## Activity 1
Copy the support thread word for word, everything from "Admittedly I’m not" down to "to that library.".
## Activity 2
In the support thread, which release range of Algolia's PHP API client does the plugin use to handle its API client requests?

## Exercise passage
Reverse Proxy Configuration
-
Hi,
does the plugin respect a wordpress reverse proxy configuration? We are not able to authenticate with our algolia credentials. On pages without reverse proxy the installation is working properly.
Can you name the endpoints that are requested during activation, like e.g. “auth.algolia.com”?
Thanks and have a nice day,
Jan
-
Hi @jwinterfeld
We’re making use of https://github.com/algolia/algoliasearch-client-php to handle all of the API client requests, specifically the 3.3.x release range https://github.com/algolia/algoliasearch-client-php/tree/3.3.0
Not sure how much you’d be able to get out of that for possible API endpoints. Algolia support themselves may be able to provide some information as well, to help with the reverse proxy details.
Hi Michael,
thank you!
Currently we are experiencing issues while authenticating against algolia using “WP Search with Algolia”. I think this is plugin related. Are you respecting proxy configurations from the wordpress config? (we double checked the credentials)
Perhaps this is the recommendation from Algolia: https://support.algolia.com/hc/en-us/articles/17789246970641-How-do-I-use-Python-API-client-with-proxy
Thanks and have a nice day,
Jan
Until I’m told otherwise, I have to assume so, or at least we’re not intentionally ignoring/disregarding them. Closest I can think of for potentially integrating with reverse proxying would be the code in https://github.com/WebDevStudios/wp-search-with-algolia/tree/main/includes/factories where we’re doing some of the initial wiring up.
Admittedly I’m not that well versed with regards to reverse proxy thing and in response to that, how/where one could potentially change connection attempts within the plugin’s code here.
This is also why I pointed to the package from Algolia where they’re maintaining a lot of code that we make use of externally, but don’t control internally. The question at that point would be how to best pass in custom values that pass through to that library.
-
This reply was modified 1 year, 7 months ago by
Michael Beckwith.
Thanks Michael.

## Dataset records
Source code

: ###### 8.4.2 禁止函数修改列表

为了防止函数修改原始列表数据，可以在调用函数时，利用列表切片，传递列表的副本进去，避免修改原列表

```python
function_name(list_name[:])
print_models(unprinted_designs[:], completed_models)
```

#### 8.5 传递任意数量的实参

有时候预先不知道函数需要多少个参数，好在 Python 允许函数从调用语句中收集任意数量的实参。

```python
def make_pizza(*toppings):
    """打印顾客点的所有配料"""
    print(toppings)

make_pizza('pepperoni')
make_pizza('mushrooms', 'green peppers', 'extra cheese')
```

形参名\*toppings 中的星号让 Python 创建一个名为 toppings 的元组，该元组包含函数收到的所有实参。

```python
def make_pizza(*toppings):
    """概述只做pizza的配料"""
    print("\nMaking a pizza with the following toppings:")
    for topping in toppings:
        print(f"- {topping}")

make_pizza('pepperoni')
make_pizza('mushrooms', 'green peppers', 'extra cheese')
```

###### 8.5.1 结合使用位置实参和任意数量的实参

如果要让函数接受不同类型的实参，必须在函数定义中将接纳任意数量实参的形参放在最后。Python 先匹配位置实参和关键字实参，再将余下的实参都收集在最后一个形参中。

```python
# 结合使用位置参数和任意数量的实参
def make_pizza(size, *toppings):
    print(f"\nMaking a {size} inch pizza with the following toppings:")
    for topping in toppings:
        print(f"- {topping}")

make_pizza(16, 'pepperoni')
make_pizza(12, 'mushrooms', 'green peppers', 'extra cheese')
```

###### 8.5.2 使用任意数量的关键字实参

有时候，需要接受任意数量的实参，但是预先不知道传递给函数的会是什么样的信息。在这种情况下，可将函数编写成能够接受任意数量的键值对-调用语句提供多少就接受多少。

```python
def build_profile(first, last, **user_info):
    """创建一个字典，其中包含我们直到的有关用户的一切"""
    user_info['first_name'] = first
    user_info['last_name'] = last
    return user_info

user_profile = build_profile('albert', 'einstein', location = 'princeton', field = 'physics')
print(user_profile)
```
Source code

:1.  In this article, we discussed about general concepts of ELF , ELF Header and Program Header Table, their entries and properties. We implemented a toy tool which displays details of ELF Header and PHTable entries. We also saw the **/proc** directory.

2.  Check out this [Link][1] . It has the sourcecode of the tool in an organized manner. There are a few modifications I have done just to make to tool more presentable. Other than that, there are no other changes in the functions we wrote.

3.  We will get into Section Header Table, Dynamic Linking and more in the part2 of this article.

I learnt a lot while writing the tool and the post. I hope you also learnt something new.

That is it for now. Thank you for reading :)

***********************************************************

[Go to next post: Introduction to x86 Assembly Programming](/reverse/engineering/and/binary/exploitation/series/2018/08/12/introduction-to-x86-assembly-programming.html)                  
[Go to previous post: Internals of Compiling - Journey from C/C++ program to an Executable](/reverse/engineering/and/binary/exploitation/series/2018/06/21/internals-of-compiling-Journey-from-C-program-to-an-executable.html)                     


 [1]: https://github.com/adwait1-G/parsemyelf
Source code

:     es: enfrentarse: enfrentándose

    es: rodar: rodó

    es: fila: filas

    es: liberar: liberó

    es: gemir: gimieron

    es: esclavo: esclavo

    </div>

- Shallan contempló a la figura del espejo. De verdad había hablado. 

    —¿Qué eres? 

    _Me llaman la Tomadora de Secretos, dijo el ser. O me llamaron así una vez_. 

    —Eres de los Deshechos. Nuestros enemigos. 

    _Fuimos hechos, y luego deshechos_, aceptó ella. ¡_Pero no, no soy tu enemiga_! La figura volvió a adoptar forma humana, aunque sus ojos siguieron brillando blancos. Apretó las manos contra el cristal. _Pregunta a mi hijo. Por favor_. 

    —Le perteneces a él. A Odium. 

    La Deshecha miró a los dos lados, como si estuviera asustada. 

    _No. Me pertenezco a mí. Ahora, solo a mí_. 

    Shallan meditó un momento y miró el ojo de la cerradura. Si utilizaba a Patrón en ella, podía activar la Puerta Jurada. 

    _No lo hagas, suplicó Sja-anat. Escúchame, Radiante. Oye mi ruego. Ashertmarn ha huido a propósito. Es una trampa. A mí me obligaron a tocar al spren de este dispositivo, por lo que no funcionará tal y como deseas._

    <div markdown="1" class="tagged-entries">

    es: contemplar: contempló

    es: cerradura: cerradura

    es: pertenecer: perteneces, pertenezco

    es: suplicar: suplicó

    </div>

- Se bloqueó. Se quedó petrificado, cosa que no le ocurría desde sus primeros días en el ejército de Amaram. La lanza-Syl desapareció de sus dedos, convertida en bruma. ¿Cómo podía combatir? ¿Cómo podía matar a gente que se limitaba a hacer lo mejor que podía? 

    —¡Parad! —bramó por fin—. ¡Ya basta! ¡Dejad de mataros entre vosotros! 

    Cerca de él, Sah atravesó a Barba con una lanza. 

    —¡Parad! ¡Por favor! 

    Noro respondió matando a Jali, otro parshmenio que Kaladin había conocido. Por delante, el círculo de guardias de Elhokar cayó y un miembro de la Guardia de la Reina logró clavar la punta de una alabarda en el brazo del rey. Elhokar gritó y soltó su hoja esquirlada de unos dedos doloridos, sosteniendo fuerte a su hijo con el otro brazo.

## Worked solution 1
Admittedly I’m not that well versed with regards to reverse proxy thing and in response to that, how/where one could potentially change connection attempts within the plugin’s code here.
This is also why I pointed to the package from Algolia where they’re maintaining a lot of code that we make use of externally, but don’t control internally. The question at that point would be how to best pass in custom values that pass through to that library.

## Worked solution 2
The 3.3.x release range.